(Bounding box prediction data)
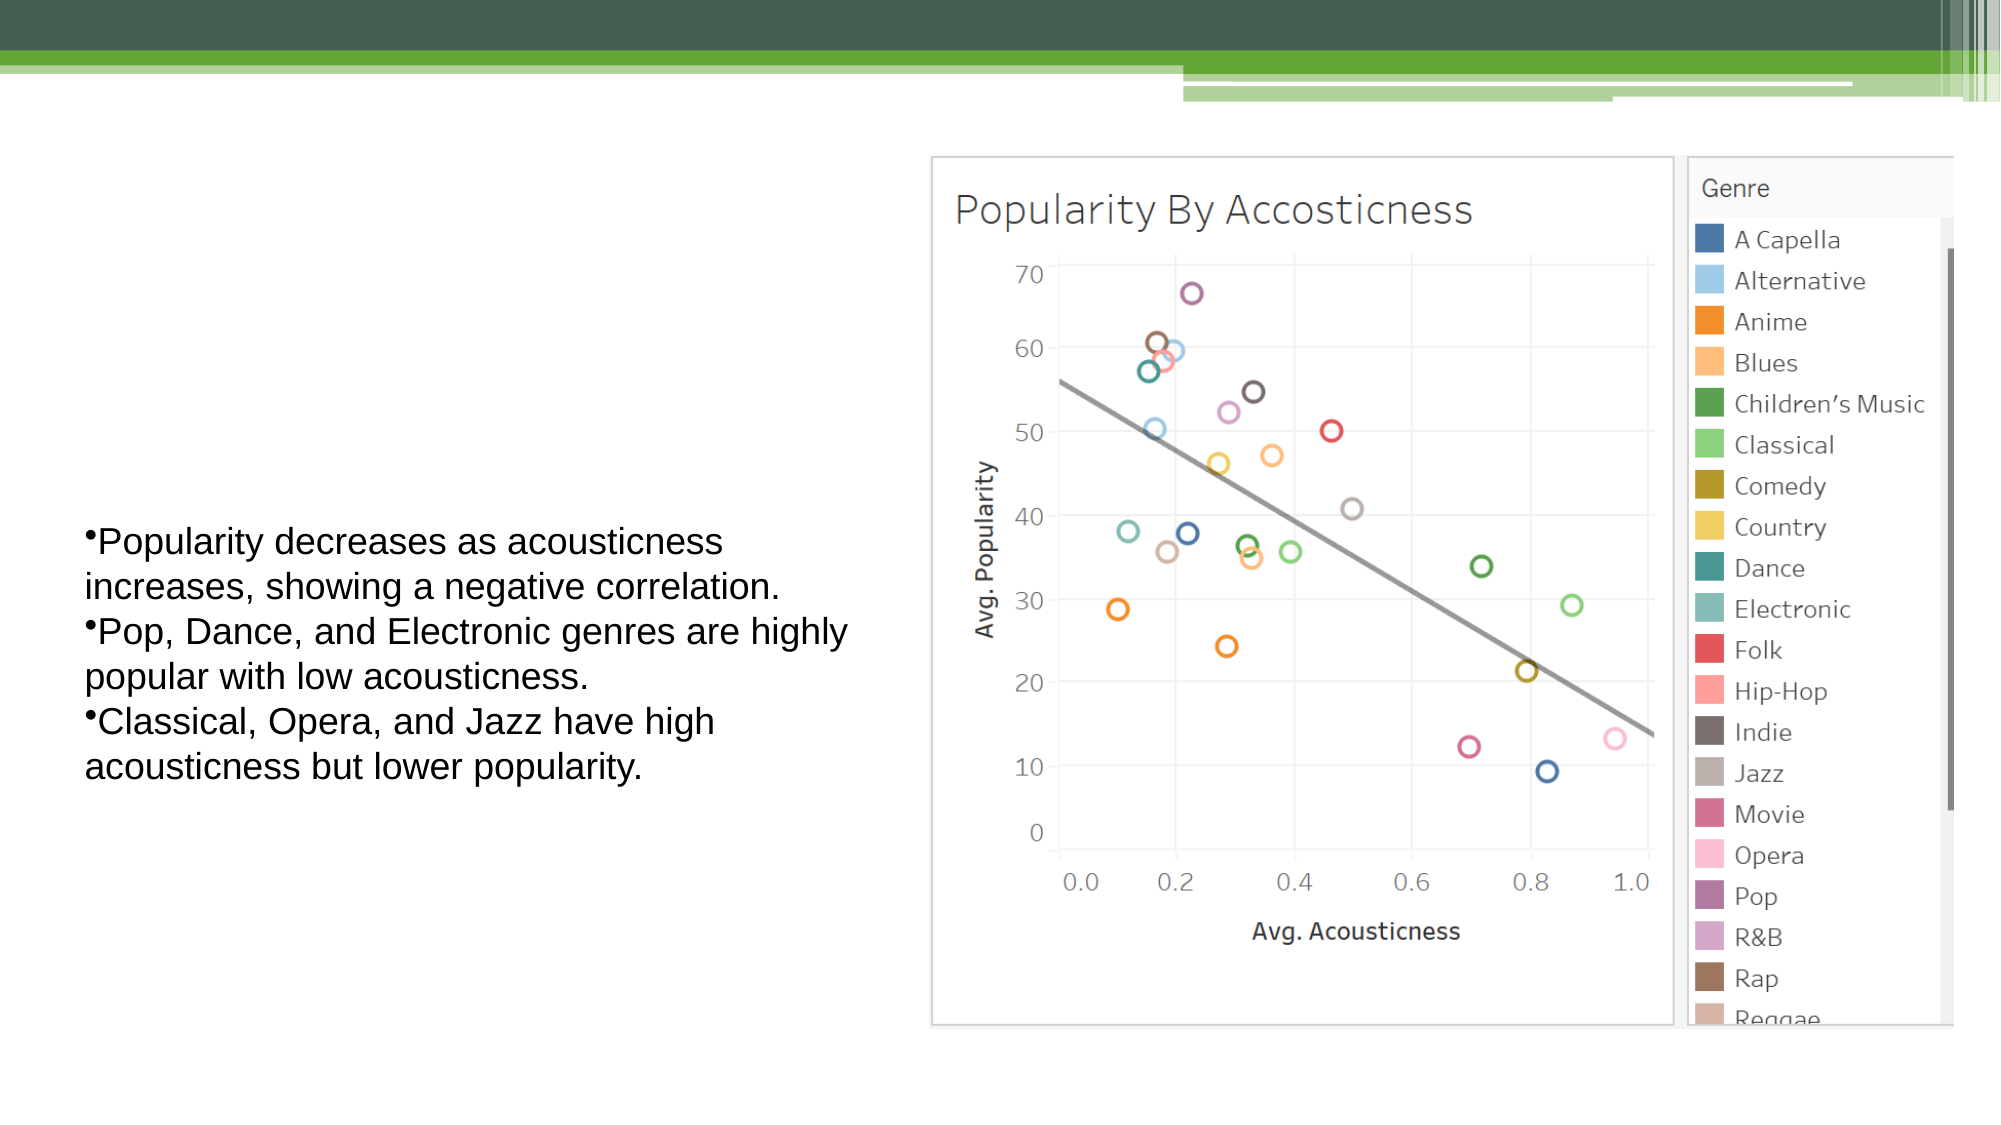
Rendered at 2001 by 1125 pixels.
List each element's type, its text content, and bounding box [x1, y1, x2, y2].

picture [929, 155, 1954, 1029]
list Popularity decreases as acousticness increases, showing a negative correlation. Pop, Dance, and Electronic genres are highly popular with low acousticness. Classical, Opera, and Jazz have high acousticness but lower popularity. [69, 302, 868, 956]
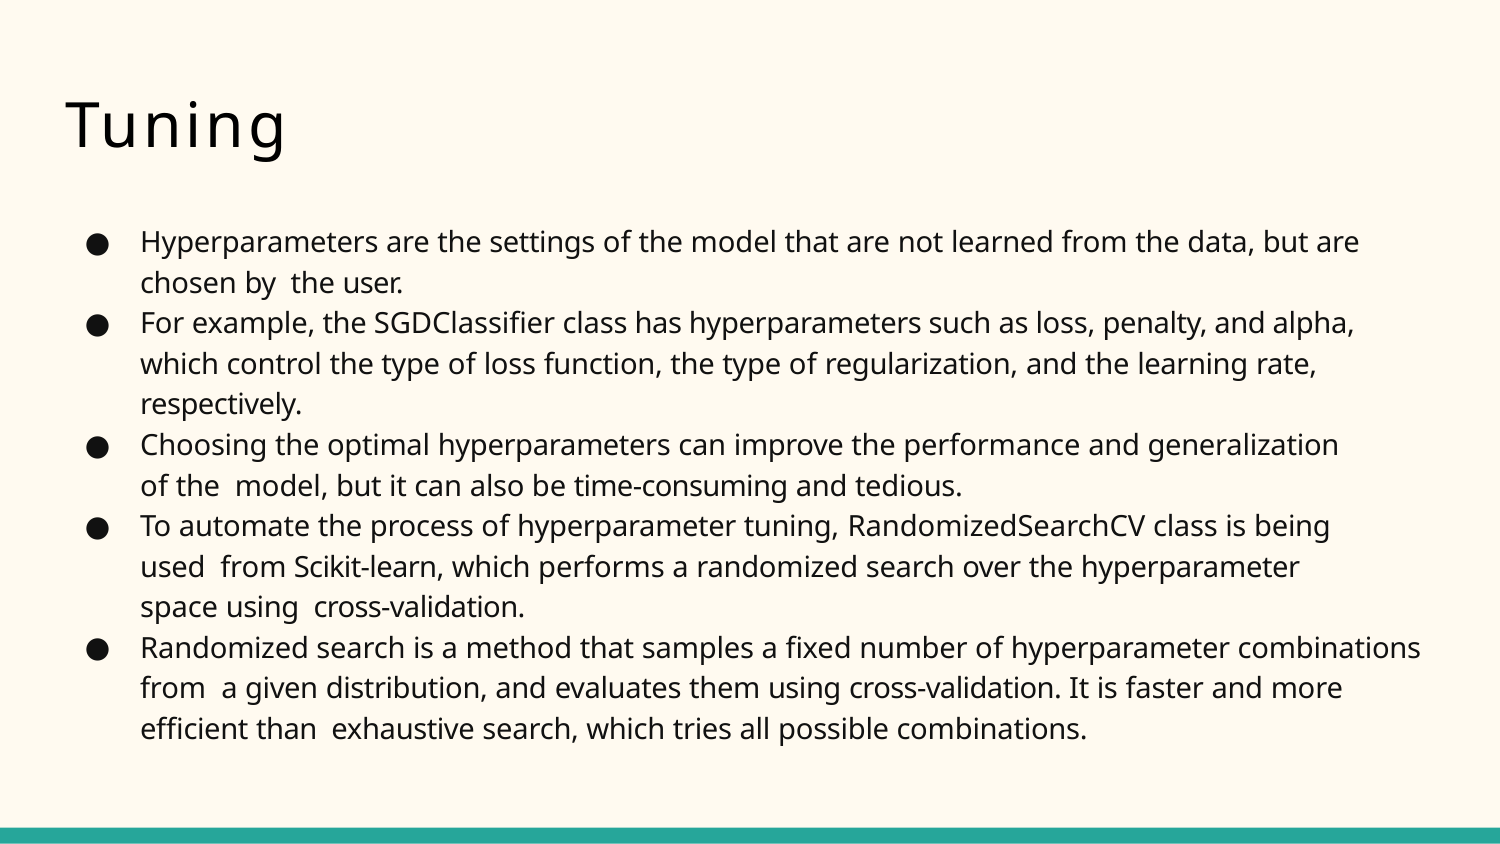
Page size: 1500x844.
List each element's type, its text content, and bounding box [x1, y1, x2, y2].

title Tuning [63, 82, 325, 226]
text_box Hyperparameters are the settings of the model that are not learned from the data, but are chosen by the user. For example, the SGDClassifier class has hyperparameters such as loss, penalty, and alpha, which control the type of loss function, the type of regularization, and the learning rate, respectively. Choosing the optimal hyperparameters can improve the performance and generalization of the model, but it can also be time-consuming and tedious. To automate the process of hyperparameter tuning, RandomizedSearchCV class is being used from Scikit-learn, which performs a randomized search over the hyperparameter space using cross-validation. Randomized search is a method that samples a ﬁxed number of hyperparameter combinations from a given distribution, and evaluates them using cross-validation. It is faster and more eﬃcient than exhaustive search, which tries all possible combinations. [83, 216, 1430, 745]
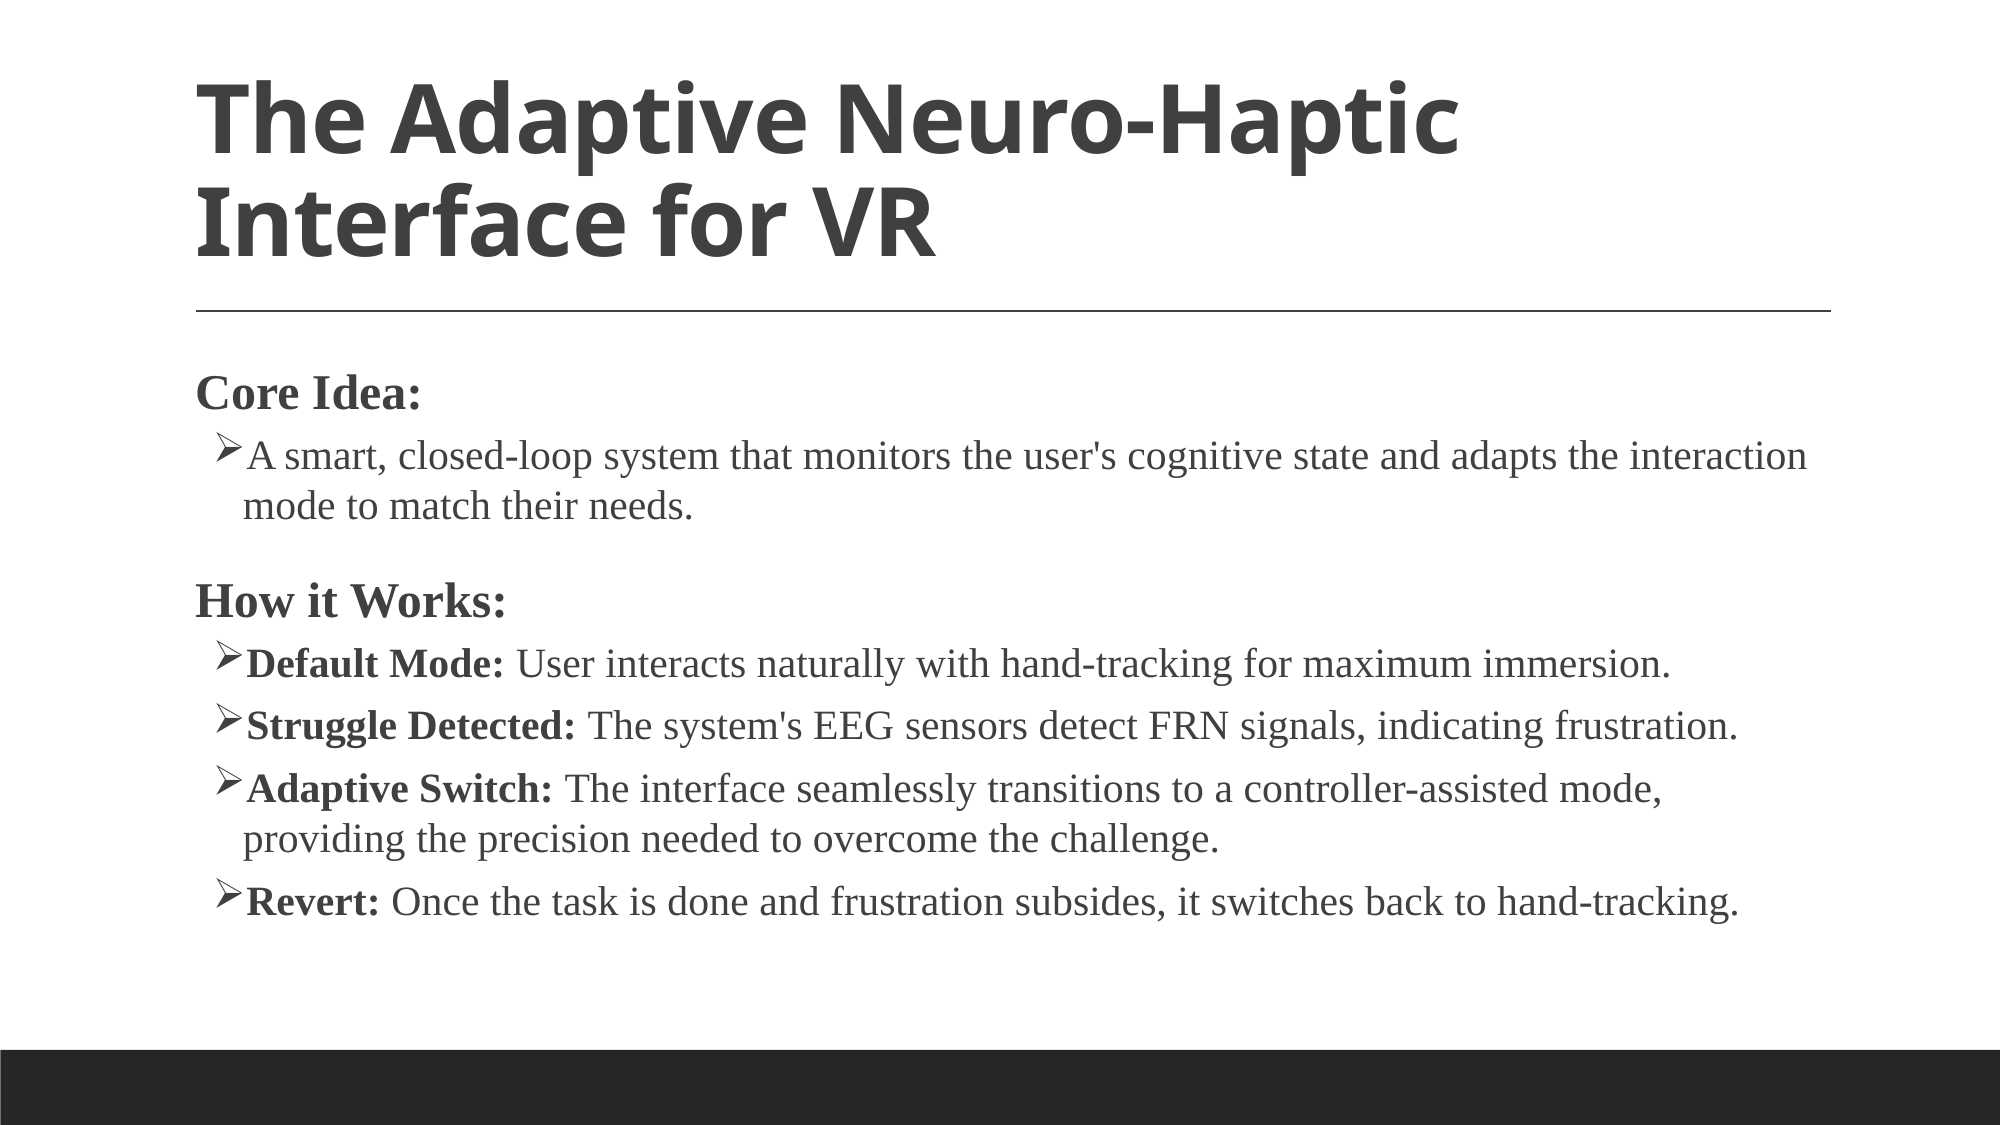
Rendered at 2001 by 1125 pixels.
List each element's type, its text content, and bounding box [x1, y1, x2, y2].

#### [Exercise requirements]
Print the data exactly as written, dropping any images it holds.

#### [Reply]
Rendered at 2001 by 1125 pixels.
List each element's type, its text content, and bounding box [x1, y1, x2, y2].

picture [929, 155, 1954, 1029]
list Popularity decreases as acousticness increases, showing a negative correlation. Pop, Dance, and Electronic genres are highly popular with low acousticness. Classical, Opera, and Jazz have high acousticness but lower popularity. [69, 302, 868, 956]
Page size: 1500x844.
List each element's type, its text content, and bounding box [x1, y1, x2, y2].

title Tuning [63, 82, 325, 226]
text_box Hyperparameters are the settings of the model that are not learned from the data, but are chosen by the user. For example, the SGDClassifier class has hyperparameters such as loss, penalty, and alpha, which control the type of loss function, the type of regularization, and the learning rate, respectively. Choosing the optimal hyperparameters can improve the performance and generalization of the model, but it can also be time-consuming and tedious. To automate the process of hyperparameter tuning, RandomizedSearchCV class is being used from Scikit-learn, which performs a randomized search over the hyperparameter space using cross-validation. Randomized search is a method that samples a ﬁxed number of hyperparameter combinations from a given distribution, and evaluates them using cross-validation. It is faster and more eﬃcient than exhaustive search, which tries all possible combinations. [83, 216, 1430, 745]
Rendered at 2001 by 1125 pixels.
List each element's type, its text content, and bounding box [x1, y1, x2, y2].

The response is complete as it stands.